Ancien élève en économie de Harvard, Fox a été directeur de la filiale mexicaine de Coca Cola. Ceci explique sa prédilection pour l’« économie du marché », ainsi que sa bonne réputation auprès de Wall Street et du département d’Etat américain. En revanche, le soutien appuyé que lui accorde le président sortant Zedillo, qui restera en poste jusqu’au 1er décembre, apparaît plus curieux. On peut penser qu’un puissant courant à l’intérieur du PRI a compris, bien avant l’élection, le « message » en provenance de Washington, selon lequel son avenir politique dépendrait d’un « arrangement constructif » avec le vainqueur probable du PAN. Même avant son entrée en fonction en décembre prochain, Fox pourrait, en étroite coordination avec Zedillo, commencer à opérer d’importants changements au niveau des institutions et de la politique économique.

En tout cas, Fox a annoncé son intention de s’entourer d’un gouvernement technocratique « pluraliste ». Lors d’une conférence de presse avec des journalistes étrangers, il a déclaré qu’il cherchait des « experts professionnels » pour son gouvernement, précisant qu’il avait passé un contrat avec « cinq agences internationales de recrutement de directeurs » qui doivent l’aider à sélectionner des candidats pour son gouvernement.

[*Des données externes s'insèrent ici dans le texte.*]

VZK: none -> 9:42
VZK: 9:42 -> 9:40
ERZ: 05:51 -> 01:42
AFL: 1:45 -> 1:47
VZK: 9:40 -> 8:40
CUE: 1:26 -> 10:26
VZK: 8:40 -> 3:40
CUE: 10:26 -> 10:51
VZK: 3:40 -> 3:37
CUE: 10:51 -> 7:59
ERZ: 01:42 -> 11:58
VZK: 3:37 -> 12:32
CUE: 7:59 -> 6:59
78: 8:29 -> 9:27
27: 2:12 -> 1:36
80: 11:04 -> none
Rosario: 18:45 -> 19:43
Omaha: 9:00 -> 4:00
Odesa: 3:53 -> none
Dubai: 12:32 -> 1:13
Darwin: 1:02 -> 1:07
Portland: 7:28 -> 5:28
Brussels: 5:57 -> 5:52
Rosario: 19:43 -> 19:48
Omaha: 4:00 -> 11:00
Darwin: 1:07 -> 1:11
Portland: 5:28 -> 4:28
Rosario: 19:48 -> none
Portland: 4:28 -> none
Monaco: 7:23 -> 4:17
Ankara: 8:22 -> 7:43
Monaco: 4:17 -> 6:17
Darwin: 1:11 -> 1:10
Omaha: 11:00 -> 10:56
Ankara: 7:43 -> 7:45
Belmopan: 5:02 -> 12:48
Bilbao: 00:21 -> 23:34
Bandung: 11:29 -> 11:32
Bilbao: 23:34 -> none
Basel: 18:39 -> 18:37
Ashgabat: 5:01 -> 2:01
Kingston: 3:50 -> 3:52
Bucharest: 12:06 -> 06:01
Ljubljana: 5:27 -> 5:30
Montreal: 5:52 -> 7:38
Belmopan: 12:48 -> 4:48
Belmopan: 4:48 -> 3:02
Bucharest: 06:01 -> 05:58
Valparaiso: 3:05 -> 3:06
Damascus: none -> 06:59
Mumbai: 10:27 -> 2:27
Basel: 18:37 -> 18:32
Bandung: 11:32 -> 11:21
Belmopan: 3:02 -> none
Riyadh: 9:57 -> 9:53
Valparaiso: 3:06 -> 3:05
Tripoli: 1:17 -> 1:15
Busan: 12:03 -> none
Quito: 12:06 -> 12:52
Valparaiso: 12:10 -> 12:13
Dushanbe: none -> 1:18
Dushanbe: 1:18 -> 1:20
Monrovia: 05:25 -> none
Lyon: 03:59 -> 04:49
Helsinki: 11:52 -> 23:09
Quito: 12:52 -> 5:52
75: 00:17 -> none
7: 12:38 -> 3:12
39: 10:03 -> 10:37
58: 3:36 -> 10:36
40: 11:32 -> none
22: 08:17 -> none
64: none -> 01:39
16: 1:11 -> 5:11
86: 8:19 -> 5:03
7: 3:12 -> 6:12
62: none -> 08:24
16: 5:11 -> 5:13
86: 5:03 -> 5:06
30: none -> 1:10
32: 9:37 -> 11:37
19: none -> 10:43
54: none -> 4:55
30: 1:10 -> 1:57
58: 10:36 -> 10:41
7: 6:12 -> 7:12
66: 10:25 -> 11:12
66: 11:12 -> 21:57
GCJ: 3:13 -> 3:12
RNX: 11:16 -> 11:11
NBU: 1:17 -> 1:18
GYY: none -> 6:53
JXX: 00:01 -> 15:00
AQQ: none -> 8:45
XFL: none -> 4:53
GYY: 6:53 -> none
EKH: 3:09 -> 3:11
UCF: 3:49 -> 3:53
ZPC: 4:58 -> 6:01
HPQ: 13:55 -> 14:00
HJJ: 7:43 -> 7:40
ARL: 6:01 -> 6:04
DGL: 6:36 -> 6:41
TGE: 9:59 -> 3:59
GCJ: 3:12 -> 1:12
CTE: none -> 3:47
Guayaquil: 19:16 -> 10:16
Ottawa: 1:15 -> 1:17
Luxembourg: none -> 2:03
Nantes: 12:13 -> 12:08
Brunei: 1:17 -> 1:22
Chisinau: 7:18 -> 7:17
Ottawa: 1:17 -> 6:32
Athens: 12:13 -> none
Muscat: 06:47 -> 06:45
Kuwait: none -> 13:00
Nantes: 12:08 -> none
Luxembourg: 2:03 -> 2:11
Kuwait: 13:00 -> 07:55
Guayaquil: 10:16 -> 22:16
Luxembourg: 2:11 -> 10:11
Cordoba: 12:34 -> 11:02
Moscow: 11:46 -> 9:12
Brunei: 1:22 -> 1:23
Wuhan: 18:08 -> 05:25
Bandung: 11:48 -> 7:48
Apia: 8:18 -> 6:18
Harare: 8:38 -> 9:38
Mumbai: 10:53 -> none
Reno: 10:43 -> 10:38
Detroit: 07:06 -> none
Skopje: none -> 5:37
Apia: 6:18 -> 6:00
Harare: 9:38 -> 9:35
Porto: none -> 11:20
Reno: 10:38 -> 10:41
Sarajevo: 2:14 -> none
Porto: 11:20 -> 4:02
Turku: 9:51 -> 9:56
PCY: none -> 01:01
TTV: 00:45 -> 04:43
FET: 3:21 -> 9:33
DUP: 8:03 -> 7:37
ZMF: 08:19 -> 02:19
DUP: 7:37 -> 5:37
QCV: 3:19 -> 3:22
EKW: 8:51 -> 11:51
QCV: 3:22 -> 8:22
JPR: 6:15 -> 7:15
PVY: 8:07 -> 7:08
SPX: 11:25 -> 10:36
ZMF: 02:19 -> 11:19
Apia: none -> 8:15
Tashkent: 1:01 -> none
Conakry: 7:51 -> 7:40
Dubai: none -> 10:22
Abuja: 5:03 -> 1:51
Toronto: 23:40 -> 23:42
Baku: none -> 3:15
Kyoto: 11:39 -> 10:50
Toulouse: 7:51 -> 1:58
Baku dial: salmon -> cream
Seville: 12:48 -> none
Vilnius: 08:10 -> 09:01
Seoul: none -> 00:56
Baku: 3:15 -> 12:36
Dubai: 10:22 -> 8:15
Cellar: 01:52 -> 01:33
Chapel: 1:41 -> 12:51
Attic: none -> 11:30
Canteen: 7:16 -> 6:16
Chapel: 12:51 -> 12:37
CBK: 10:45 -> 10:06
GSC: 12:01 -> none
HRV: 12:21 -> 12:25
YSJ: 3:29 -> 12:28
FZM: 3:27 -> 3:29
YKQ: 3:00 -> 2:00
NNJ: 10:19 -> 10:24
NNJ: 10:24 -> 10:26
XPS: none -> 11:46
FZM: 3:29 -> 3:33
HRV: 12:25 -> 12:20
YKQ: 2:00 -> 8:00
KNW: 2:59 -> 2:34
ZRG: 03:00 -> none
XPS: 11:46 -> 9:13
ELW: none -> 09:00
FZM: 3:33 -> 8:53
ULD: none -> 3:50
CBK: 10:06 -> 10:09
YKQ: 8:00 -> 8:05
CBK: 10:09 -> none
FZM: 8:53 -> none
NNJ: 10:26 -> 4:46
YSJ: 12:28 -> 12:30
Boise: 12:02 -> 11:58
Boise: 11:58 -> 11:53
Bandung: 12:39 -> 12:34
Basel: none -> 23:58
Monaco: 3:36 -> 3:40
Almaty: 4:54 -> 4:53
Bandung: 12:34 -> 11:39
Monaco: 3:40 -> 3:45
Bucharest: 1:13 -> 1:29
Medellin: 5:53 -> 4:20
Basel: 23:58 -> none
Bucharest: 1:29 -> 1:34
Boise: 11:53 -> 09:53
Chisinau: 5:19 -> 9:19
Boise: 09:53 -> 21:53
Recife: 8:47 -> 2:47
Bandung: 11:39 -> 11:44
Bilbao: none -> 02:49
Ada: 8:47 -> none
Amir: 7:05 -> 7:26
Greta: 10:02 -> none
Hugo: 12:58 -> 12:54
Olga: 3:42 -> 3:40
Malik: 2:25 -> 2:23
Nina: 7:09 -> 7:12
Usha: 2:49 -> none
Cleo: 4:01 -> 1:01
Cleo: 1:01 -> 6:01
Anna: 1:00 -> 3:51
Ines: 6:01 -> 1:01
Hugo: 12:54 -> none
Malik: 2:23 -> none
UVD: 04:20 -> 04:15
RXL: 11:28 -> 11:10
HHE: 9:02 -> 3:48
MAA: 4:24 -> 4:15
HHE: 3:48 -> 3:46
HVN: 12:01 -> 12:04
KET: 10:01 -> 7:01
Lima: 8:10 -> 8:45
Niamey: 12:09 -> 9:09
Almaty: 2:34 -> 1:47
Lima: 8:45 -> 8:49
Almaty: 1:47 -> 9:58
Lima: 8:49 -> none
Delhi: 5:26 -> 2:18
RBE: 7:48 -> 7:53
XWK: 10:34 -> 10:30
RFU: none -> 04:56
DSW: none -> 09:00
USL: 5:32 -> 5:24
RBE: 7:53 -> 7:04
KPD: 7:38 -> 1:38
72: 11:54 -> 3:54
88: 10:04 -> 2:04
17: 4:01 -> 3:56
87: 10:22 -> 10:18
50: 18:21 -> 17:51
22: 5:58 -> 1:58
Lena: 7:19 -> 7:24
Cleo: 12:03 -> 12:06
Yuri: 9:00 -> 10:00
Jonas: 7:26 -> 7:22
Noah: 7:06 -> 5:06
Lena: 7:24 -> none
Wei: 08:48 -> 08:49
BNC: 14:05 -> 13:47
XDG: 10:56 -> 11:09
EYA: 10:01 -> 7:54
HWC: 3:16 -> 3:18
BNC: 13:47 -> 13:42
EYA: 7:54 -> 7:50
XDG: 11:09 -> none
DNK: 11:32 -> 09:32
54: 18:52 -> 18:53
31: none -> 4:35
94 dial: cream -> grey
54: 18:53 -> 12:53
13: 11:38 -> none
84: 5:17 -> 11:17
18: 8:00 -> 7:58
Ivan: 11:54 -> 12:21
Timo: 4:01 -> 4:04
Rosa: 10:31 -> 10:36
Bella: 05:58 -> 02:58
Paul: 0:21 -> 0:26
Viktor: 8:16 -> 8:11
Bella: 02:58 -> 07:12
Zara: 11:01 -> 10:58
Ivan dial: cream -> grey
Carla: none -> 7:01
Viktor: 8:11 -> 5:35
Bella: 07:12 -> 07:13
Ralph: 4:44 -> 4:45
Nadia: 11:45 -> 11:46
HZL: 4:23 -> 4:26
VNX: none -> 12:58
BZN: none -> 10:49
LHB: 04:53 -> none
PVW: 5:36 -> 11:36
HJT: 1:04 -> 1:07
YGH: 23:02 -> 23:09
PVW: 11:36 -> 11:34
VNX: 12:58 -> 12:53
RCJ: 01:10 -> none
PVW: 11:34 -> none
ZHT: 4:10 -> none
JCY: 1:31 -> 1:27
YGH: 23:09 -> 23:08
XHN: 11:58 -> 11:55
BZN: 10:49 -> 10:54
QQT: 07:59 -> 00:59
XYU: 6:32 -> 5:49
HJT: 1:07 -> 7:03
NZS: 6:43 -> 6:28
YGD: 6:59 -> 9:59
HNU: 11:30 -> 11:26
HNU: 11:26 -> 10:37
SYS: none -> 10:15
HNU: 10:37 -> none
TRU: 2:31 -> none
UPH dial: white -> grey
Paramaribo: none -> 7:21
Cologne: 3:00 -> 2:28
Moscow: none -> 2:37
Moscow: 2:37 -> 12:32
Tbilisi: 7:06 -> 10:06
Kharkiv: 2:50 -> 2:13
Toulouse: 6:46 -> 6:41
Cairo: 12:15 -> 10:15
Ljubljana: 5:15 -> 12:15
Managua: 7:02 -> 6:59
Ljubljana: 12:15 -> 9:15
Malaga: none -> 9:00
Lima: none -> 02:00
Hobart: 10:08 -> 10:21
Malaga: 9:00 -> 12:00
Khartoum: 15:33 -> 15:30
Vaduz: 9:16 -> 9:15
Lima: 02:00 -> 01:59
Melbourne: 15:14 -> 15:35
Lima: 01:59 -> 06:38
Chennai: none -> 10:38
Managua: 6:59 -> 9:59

Fox a promis d’« intégrer entièrement le Mexique dans l’Alena », ce qui se traduira sûrement par la privatisation de l’électricité et de pans entiers du secteur pétrochimique. Ce qui rend le Mexique attractif pour Wall Street, ce sont ses réserves pétrolières et son réservoir de main-d’oeuvre bon marché, et là-dessus, Fox ne tient pas à décevoir ses parrains américains. Outre la privatisation des entreprises publiques, Fox pourrait aller de l’avant dans la dollarisation totale du Mexique, abandonnant officiellement la souveraineté monétaire au profit d’un bloc Alena-dollar.

Se drapant dans les plis de la « démocratie » et de la « transparence », Fox a annoncé « une guerre contre la corruption, l’impunité et le crime organisé », dont il pourrait se servir pour lancer une purge et le démantèlement des institutions nationalistes que ce soit dans l’Armée, la police ou l’administration. Fox a également annoncé la formation d’un nouveau ministère de Sécurité fédérale et de la Justice, modelé sur le FBI américain. Une Commission de transparence sera créée pour enquêter sur les anciens scandales entourant le PRI. Selon Fox, le problème du Chiapas sera « résolu » avant le 1er décembre, ce qui veut peut-être dire que la plupart des revendications des zapatistes narco-terroristes seront satisfaites. Il a aussi indiqué son intention de retirer l’Armée des zones rurales du Chiapas, comme le réclament encore les zapatistes.

Dans le contexte de la crise économique et financière aux Etats-Unis, qui aura un fort impact sur le Mexique, la politique de Fox reviendra à « empiler de la dynamite sociale ». Sur 98 millions de Mexicains, 40 millions gagnent moins de 2 dollars par jour. Pendant les six années d’adhésion à l’Alena, la dette extérieure mexicaine a doublé pour atteindre 212 milliards de dollars, alors que les salaires n’ont même pas regagné le niveau qu’ils avaient avant la crise du peso en 1995. Par conséquent, les « réformes libérales » de Fox risquent fort de provoquer une explosion sociale.